[INSTRUCTIONS TO FOLLOW]
Only the lines below between the ones containing "X83700000Y-119800000D03*" and "X52500000Y-67500000D03*", inclusive, are to be reproduced, each exactly as it stands.

(Design files in plain text)
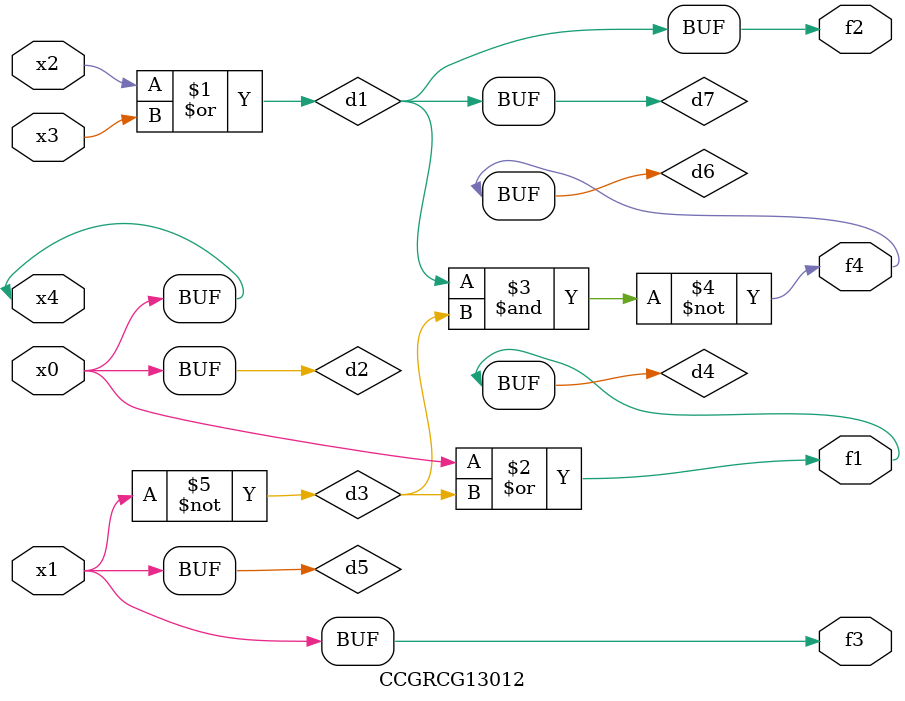
<source format=v>
module CCGRCG13012(
	input x0, x1, x2, x3, x4,
	output f1, f2, f3, f4
);

	wire d1, d2, d3, d4, d5, d6, d7;

	or (d1, x2, x3);
	buf (d2, x0, x4);
	not (d3, x1);
	or (d4, d2, d3);
	not (d5, d3);
	nand (d6, d1, d3);
	or (d7, d1);
	assign f1 = d4;
	assign f2 = d7;
	assign f3 = d5;
	assign f4 = d6;
endmodule

</source>
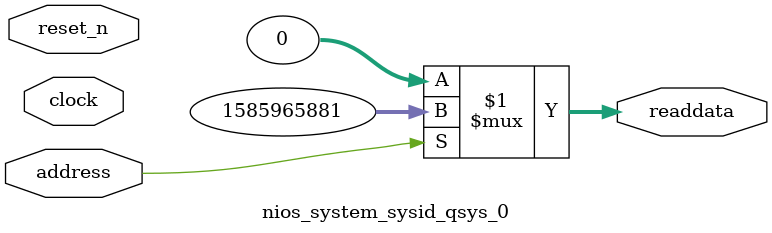
<source format=v>



// synthesis translate_off
`timescale 1ns / 1ps
// synthesis translate_on

// turn off superfluous verilog processor warnings 
// altera message_level Level1 
// altera message_off 10034 10035 10036 10037 10230 10240 10030 

module nios_system_sysid_qsys_0 (
               // inputs:
                address,
                clock,
                reset_n,

               // outputs:
                readdata
             )
;

  output  [ 31: 0] readdata;
  input            address;
  input            clock;
  input            reset_n;

  wire    [ 31: 0] readdata;
  //control_slave, which is an e_avalon_slave
  assign readdata = address ? 1585965881 : 0;

endmodule



</source>
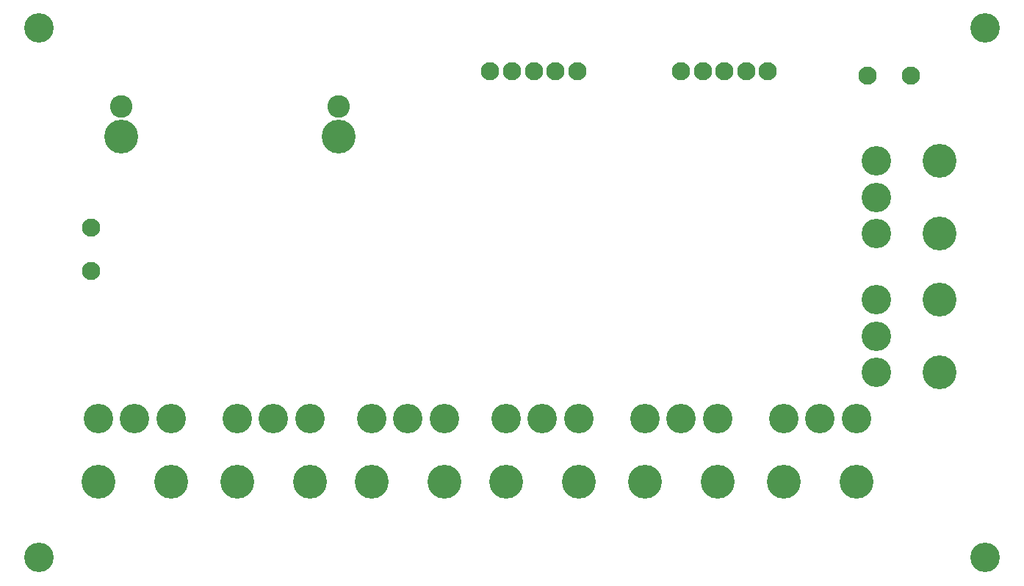
<source format=gts>
G04 #@! TF.FileFunction,Soldermask,Top*
%FSLAX46Y46*%
G04 Gerber Fmt 4.6, Leading zero omitted, Abs format (unit mm)*
G04 Created by KiCad (PCBNEW 4.0.7-e2-6376~58~ubuntu16.04.1) date Mon Apr  9 08:03:59 2018*
%MOMM*%
%LPD*%
G01*
G04 APERTURE LIST*
%ADD10C,0.100000*%
%ADD11C,3.400000*%
%ADD12C,3.900000*%
%ADD13C,2.100000*%
%ADD14C,2.600000*%
G04 APERTURE END LIST*
D10*
D11*
X110500000Y-112500000D03*
X106300000Y-112500000D03*
X114700000Y-112500000D03*
D12*
X106300000Y-119800000D03*
X114700000Y-119800000D03*
D13*
X114500000Y-72500000D03*
X112000000Y-72500000D03*
X109500000Y-72500000D03*
X107000000Y-72500000D03*
X104500000Y-72500000D03*
D11*
X63500000Y-112500000D03*
X59300000Y-112500000D03*
X67700000Y-112500000D03*
D12*
X59300000Y-119800000D03*
X67700000Y-119800000D03*
D11*
X79500000Y-112500000D03*
X75300000Y-112500000D03*
X83700000Y-112500000D03*
D12*
X75300000Y-119800000D03*
X83700000Y-119800000D03*
D11*
X95000000Y-112500000D03*
X90800000Y-112500000D03*
X99200000Y-112500000D03*
D12*
X90800000Y-119800000D03*
X99200000Y-119800000D03*
D11*
X126500000Y-112500000D03*
X122300000Y-112500000D03*
X130700000Y-112500000D03*
D12*
X122300000Y-119800000D03*
X130700000Y-119800000D03*
D11*
X142500000Y-112500000D03*
X138300000Y-112500000D03*
X146700000Y-112500000D03*
D12*
X138300000Y-119800000D03*
X146700000Y-119800000D03*
D11*
X149000000Y-103000000D03*
X149000000Y-107200000D03*
X149000000Y-98800000D03*
D12*
X156300000Y-107200000D03*
X156300000Y-98800000D03*
D11*
X149000000Y-87000000D03*
X149000000Y-91200000D03*
X149000000Y-82800000D03*
D12*
X156300000Y-91200000D03*
X156300000Y-82800000D03*
D13*
X136500000Y-72500000D03*
X134000000Y-72500000D03*
X131500000Y-72500000D03*
X129000000Y-72500000D03*
X126500000Y-72500000D03*
X58500000Y-95500000D03*
X58500000Y-90500000D03*
D14*
X87000000Y-76500000D03*
X62000000Y-76500000D03*
D12*
X62000000Y-80000000D03*
X87000000Y-80000000D03*
D11*
X52500000Y-67500000D03*
X52500000Y-128500000D03*
X161500000Y-128500000D03*
X161500000Y-67500000D03*
D13*
X148000000Y-73000000D03*
X153000000Y-73000000D03*
M02*

</source>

[SOLUTION FOR THIS PROBLEM]
X83700000Y-119800000D03*
D11*
X95000000Y-112500000D03*
X90800000Y-112500000D03*
X99200000Y-112500000D03*
D12*
X90800000Y-119800000D03*
X99200000Y-119800000D03*
D11*
X126500000Y-112500000D03*
X122300000Y-112500000D03*
X130700000Y-112500000D03*
D12*
X122300000Y-119800000D03*
X130700000Y-119800000D03*
D11*
X142500000Y-112500000D03*
X138300000Y-112500000D03*
X146700000Y-112500000D03*
D12*
X138300000Y-119800000D03*
X146700000Y-119800000D03*
D11*
X149000000Y-103000000D03*
X149000000Y-107200000D03*
X149000000Y-98800000D03*
D12*
X156300000Y-107200000D03*
X156300000Y-98800000D03*
D11*
X149000000Y-87000000D03*
X149000000Y-91200000D03*
X149000000Y-82800000D03*
D12*
X156300000Y-91200000D03*
X156300000Y-82800000D03*
D13*
X136500000Y-72500000D03*
X134000000Y-72500000D03*
X131500000Y-72500000D03*
X129000000Y-72500000D03*
X126500000Y-72500000D03*
X58500000Y-95500000D03*
X58500000Y-90500000D03*
D14*
X87000000Y-76500000D03*
X62000000Y-76500000D03*
D12*
X62000000Y-80000000D03*
X87000000Y-80000000D03*
D11*
X52500000Y-67500000D03*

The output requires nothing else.